Haideh Moghissi is Professor of Sociology and Women’s Studies, and a Pierre Elliot Trudeau Fellow at York University in Toronto. She was a founder of the Iranian National Union of Women and member of its first executive and editorial boards, before leaving Iran in 1984. Her Feminism and Islamic Fundamentalism: The Limits of Postmodern Analysis (Oxford University Press, 2000 and Zed Press, 1999), winner of Choice Outstanding Academic Book Award, has been translated to multiple languages.


[1] Over 35 women’s and social justice groups and over 600 activists and intellectuals rallied around the coalition, with gender as its central theme.

[2] Shahrvand weekly, Vol. 14, No. 914, August 20, 2004, p. 5

[3] Mut’a is a pre-Islamic custom, sanctioned by the Prophet.

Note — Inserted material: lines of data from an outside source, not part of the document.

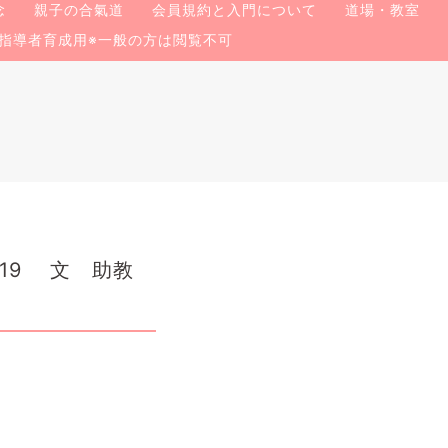
念
親子の合氣道
会員規約と入門について
道場・教室
指導者育成用※一般の方は閲覧不可
019 文 助教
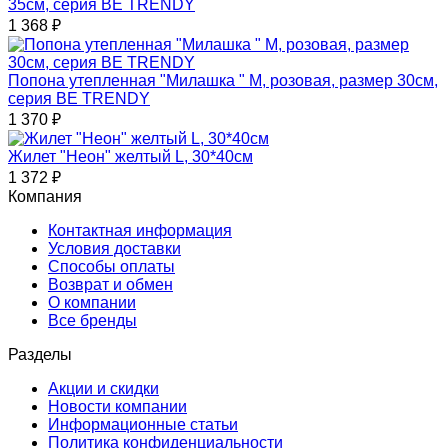
35см, серия BE TRENDY
1 368
₽
Попона утепленная "Милашка " M, розовая, размер 30см,
серия BE TRENDY
1 370
₽
Жилет "Неон" желтый L, 30*40см
1 372
₽
Компания
Контактная информация
Условия доставки
Способы оплаты
Возврат и обмен
О компании
Все бренды
Разделы
Акции и скидки
Новости компании
Информационные статьи
Политика конфиденциальности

It constitutes a verbal or written contract between a man and woman who is hired for a fixed pay and a fixed period and is essentially a partnership for pleasure, much in the same way as hiring a prostitute, except that it is sanctioned by law. The partners can part when the contract is expired, or when the man so wishes, without divorce procedures. The institution of Mut’a was abolished after the Prophet’s death, but it  has been carried on through the centuries by Shiites. The Iranian Shiite jurists support the Mut’a as in their view it prevents adultery and fornication.

[4] In September 5, 2008 fouwomen activists were sentenced to 6 months imprisonment each, for their activities in feminist blogs, zanestan and change for equality.

[5] CheshmAndaz-e Iran,  No. 79, July 2013, p. p. 48.

[6] CheshmAndaz-e Iran,  No. 77, March, 2013.

[7]    ‘Women and the 1979 Revolution: Refusing Religion-Defined Womanhood’ Comparative Studies of South Asia, Africa and the Middle East, Volume 29, Number 1, pp. 63-71.

[8] For a thorough analysis of female labour force participation in post-revolution Iran see, Farhad Nomani and Sohrab Behdad (2006) Class and Labour in Iran, Syracuse: Syracuse University Press, Chapter 6, and also, Haideh Moghissi  and Saeed Rahnema  ‘Working Class and Islamic State in Iran’ Socialist Register, 2001,Pp. 197-218.

[9] For an excellent analysis of unemployment among women in Urban areas see Feminist School website, October 2, 211.